At a little after midday, the Dow is down about 100, the S&P 500 is down about 9, and the Nasdaq is down about 16. Commodities leading the way higher with oil trading over $120. Down volume is about 2/3 of the total volume. Overall, volume still very low though. News just came out saying that 2/3 of banks are tightening their lending standars. We saw this coming for some time. When the economy is slowing and possibly in recession, probably not the best thing to tighten lending standards. Oh well.

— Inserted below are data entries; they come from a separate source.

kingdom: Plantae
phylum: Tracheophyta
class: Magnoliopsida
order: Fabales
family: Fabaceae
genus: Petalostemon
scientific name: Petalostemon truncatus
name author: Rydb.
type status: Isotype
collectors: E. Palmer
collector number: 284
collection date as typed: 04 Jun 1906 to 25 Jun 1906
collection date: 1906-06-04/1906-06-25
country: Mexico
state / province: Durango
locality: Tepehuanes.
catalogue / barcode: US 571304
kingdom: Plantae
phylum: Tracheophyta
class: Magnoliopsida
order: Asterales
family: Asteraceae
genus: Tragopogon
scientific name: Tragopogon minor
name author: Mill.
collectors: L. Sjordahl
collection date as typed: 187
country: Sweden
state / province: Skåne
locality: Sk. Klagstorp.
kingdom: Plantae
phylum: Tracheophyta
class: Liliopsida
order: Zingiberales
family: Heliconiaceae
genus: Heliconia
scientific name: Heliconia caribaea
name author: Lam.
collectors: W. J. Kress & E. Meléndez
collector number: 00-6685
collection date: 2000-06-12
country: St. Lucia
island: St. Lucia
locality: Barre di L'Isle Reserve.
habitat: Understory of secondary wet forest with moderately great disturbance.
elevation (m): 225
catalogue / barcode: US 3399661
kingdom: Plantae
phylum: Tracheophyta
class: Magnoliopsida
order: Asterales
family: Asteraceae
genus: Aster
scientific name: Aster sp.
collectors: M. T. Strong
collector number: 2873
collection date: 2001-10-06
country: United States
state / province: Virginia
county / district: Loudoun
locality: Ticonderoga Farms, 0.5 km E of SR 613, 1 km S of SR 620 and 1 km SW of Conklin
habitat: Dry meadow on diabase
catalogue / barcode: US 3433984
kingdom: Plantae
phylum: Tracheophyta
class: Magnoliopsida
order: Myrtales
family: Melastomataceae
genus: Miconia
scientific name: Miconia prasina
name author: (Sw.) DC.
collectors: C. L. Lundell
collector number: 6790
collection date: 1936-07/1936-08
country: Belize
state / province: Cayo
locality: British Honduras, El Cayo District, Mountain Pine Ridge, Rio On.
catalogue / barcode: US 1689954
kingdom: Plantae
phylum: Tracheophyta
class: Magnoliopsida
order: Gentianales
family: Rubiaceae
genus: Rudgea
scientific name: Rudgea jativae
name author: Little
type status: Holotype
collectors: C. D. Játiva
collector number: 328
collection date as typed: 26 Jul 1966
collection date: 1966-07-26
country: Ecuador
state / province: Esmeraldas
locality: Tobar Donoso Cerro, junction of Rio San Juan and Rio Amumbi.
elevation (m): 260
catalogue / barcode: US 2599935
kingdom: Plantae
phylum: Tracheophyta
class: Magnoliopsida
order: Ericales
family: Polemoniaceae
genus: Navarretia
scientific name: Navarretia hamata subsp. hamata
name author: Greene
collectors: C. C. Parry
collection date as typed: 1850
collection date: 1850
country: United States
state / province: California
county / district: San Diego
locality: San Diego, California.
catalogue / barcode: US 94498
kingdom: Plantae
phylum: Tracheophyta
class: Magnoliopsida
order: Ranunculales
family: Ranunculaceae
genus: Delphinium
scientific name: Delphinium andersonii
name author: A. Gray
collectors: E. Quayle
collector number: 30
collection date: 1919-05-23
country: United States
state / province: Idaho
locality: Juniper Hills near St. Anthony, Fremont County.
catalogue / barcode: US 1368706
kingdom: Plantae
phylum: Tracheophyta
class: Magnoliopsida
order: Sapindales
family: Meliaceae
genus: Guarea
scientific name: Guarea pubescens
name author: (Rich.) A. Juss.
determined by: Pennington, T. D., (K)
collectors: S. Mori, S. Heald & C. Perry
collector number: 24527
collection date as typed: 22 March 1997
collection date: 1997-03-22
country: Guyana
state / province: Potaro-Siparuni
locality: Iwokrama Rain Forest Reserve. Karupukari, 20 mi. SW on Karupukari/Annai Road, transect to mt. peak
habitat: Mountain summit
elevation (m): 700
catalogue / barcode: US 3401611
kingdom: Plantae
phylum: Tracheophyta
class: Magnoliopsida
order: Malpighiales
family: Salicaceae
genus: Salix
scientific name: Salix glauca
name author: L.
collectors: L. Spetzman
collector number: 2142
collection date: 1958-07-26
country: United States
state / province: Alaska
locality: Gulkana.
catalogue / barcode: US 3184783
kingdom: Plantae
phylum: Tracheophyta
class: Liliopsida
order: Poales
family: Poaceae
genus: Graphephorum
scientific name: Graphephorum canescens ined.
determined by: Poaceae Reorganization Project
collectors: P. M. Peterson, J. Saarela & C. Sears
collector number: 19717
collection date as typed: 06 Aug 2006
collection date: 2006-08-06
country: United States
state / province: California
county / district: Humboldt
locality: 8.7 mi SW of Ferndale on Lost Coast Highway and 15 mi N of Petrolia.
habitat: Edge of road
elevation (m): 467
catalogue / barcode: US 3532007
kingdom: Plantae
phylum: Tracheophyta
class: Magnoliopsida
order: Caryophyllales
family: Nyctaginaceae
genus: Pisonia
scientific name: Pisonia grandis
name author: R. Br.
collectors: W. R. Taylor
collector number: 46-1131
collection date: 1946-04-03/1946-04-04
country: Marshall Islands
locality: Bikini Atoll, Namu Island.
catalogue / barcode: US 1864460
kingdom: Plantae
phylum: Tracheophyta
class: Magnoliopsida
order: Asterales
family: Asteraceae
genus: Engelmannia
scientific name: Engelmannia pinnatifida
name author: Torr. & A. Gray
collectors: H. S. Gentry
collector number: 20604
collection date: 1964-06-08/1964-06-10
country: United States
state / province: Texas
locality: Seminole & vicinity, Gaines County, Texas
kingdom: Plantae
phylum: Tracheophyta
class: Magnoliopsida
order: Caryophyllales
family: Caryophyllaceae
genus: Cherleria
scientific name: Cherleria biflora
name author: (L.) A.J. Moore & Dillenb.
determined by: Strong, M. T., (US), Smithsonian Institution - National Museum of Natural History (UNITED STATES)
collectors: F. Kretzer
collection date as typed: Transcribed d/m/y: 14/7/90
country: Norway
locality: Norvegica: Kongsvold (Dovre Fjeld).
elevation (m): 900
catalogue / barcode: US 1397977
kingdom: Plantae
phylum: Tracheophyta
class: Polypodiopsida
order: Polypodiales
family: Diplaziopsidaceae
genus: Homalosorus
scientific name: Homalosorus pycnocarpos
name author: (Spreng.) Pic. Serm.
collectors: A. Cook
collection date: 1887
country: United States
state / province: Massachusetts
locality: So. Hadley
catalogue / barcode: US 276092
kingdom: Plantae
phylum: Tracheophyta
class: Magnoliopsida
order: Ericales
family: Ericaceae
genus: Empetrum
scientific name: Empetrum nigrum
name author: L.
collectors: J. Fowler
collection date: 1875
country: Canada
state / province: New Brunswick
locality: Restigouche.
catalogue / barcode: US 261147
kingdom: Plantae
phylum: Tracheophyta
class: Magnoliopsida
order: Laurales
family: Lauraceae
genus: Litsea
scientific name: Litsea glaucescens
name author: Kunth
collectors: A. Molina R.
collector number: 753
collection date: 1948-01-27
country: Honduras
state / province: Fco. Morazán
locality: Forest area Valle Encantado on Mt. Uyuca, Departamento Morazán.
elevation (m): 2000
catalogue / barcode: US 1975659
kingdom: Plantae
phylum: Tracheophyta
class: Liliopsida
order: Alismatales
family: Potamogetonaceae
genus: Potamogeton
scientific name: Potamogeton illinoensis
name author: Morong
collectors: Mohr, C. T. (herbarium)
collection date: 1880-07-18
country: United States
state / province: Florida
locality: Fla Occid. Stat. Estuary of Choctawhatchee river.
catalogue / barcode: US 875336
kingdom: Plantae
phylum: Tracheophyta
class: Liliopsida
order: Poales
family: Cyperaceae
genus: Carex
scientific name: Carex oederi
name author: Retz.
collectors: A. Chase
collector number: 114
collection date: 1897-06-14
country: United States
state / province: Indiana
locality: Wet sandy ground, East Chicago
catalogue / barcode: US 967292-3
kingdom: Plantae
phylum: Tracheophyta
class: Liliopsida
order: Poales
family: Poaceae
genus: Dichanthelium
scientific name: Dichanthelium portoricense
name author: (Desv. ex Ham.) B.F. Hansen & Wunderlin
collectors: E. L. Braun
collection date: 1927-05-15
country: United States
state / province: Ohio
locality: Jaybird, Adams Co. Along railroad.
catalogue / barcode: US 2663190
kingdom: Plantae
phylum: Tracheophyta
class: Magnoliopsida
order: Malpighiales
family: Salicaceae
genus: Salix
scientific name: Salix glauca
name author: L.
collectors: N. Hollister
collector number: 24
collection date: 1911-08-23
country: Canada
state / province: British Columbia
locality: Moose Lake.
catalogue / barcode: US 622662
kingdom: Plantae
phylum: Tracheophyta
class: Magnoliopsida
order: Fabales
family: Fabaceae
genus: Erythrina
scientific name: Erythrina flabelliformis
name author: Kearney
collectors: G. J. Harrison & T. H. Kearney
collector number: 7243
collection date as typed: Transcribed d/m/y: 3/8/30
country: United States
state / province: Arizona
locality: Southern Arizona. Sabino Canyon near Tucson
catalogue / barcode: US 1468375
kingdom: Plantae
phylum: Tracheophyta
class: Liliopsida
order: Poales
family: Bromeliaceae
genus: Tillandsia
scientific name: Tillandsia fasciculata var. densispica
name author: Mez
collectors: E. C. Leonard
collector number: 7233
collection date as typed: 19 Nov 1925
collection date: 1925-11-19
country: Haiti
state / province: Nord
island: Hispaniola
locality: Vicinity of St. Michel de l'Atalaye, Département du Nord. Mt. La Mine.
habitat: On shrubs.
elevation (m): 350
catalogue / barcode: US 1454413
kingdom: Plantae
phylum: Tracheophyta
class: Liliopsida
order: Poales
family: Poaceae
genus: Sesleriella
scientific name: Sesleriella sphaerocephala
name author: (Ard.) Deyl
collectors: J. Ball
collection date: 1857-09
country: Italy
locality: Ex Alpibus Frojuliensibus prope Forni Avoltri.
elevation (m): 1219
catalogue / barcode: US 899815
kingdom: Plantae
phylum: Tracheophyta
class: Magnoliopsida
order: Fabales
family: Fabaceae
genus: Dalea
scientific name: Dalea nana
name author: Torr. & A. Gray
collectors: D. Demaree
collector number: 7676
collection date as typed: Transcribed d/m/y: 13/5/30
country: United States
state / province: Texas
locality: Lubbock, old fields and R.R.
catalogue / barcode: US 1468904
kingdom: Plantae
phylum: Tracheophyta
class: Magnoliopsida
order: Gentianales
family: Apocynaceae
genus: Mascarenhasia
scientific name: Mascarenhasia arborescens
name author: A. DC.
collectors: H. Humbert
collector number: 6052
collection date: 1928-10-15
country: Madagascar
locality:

So, is this the beginning of a big leg down or just profit taking after a good week last week? It’s too early to tell. However, if we close down, you’ll hear tons of people saying that we reversed right at the 200-day moving average on the S&P 500 and couldn’t break through. I wish it was that easy. Using the 200-day moving average as a trading tool hasn’t been very profitable so be cautious watching that. We could easily pull back to 1390 on the S&P 500 and still be in an uptrend.
For the next few days, I want to see the quality of this pullback. Are sellers getting antsy? We’ll see as the days go on but I’ll be looking to sell some things very quickly if the selling intensifies. I won’t add more shorts until I see a lot of evidence that the run since early March is indeed ending.
I’m still fairly neutral but the market has to prove itself to me. So far it hasn’t done that even though the indices have gone up. On the way up, less and less stocks are participating in this rally. That’s a big concern.
So, to sum up, I’m net long in my portfolios I oversee and benefiting on up days. I’ll be looking to lock in profits and sell laggards shortly if I see this downturn materialize. In addition, I’ll be looking to short more American companies as selling pressure rises.